> [Estratto del brano]
☆ ☆ ☆
Un’altra dote che non disdegnerei affatto è la
capacità di imparare, e quindi parlare, diverse lingue. E già mi vedo in giro
per il mondo, sempre a mio agio in qualsiasi contesto, perché saprei sempre
cosa dire e soprattutto saprei come dirlo, che sogno. Non farei più quelle
figure imbarazzanti tipo quando in Francia mi sono visto portare un’ottima piovra
quando io ero convinto di aver ordinato filetto al pepe verde. O quella
discussione infinita con un albergatore spagnolo che mi ha raccontato la storia
della sua vita, in dialetto stretto asturiano, che io ho concluso con un OLE’, perché
ho capito il 30% di quello che mi ha detto. Per non parlare delle lunghe telefonate
con i colleghi tedeschi, il loro inglese metallico faceva a cazzotti con il mio: maccheronico. Già, sapere le lingue mi piacerebbe parecchio.
Se poi ci potessi aggiungere tanti soldi come contorno, penso proprio che
potrei passare la mia vita a girare per il mondo, in pareo e panama nei mari
del sud, in giacca di velluto con le toppe, camicia a scacchi sapientemente aperta
su petto villoso e jeans a New York.
Altro giro.
E questa volta penso che potrei anche
fermarmi qui. In questo momento sto ascoltando “Sultan of Swing” e ho capito
cosa vorrei saper fare più di tutto : suonare la chitarra.
☆ ☆ ☆
> [Istruzioni esercizio]
1. Per ciascuna affermazione dite se concorda con il brano, rispondendo sì o no e citando alla lettera le parole decisive: (a) in Francia chi scrive si è visto servire una piovra invece del filetto al pepe verde; (b) l'albergatore spagnolo parlava in dialetto siciliano; (c) chi scrive ha capito l'80% di quello che l'albergatore gli ha detto.
2. Duplicate il brano parola per parola, prendendo tutto ciò che va da "Un’altra dote che" giù fino a "mi piacerebbe parecchio.".
3. Elencate tutti i capi di abbigliamento nominati nel brano.
Per rispondere bisogna basarsi unicamente sul brano.

> [Dati grezzi]
☆ ☆ ☆
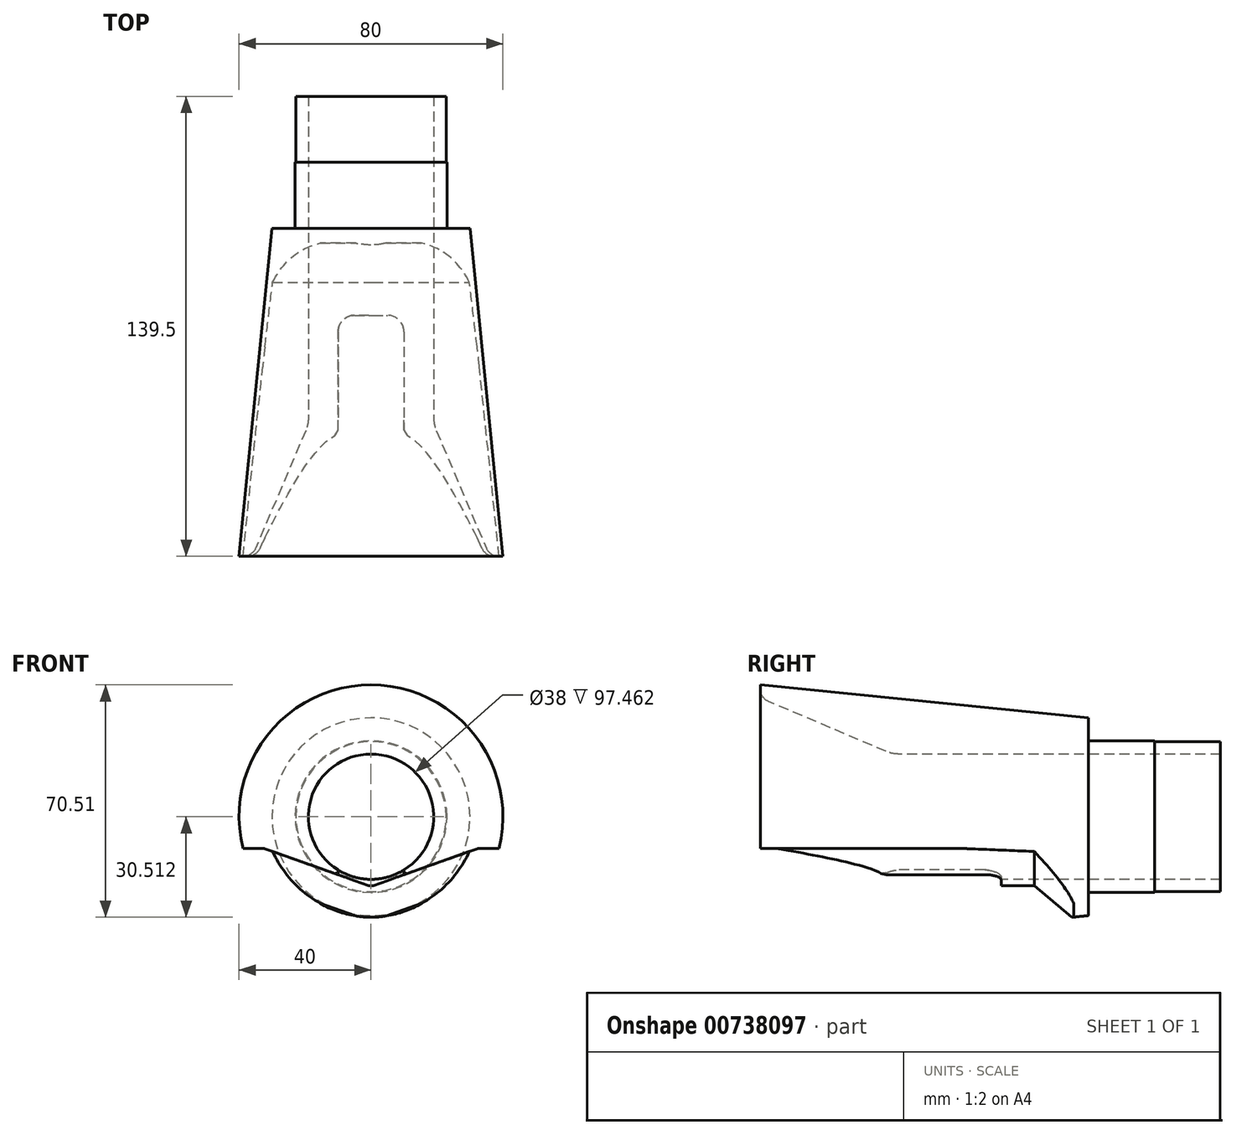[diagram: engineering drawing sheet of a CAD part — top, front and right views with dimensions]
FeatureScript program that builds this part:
☆ ☆ ☆
> [Soluzioni dei compiti]
1.
(a) Sì: «mi sono visto portare un’ottima piovra quando io ero convinto di aver ordinato filetto al pepe verde».
(b) No: «in dialetto stretto asturiano».
(c) No: «ho capito il 30% di quello che mi ha detto».

2.
Un’altra dote che non disdegnerei affatto è la
capacità di imparare, e quindi parlare, diverse lingue. E già mi vedo in giro
per il mondo, sempre a mio agio in qualsiasi contesto, perché saprei sempre
cosa dire e soprattutto saprei come dirlo, che sogno. Non farei più quelle
figure imbarazzanti tipo quando in Francia mi sono visto portare un’ottima piovra
quando io ero convinto di aver ordinato filetto al pepe verde. O quella
discussione infinita con un albergatore spagnolo che mi ha raccontato la storia
della sua vita, in dialetto stretto asturiano, che io ho concluso con un OLE’, perché
ho capito il 30% di quello che mi ha detto. Per non parlare delle lunghe telefonate
con i colleghi tedeschi, il loro inglese metallico faceva a cazzotti con il mio: maccheronico. Già, sapere le lingue mi piacerebbe parecchio.

3. pareo, panama, giacca di velluto con le toppe, camicia a scacchi, jeans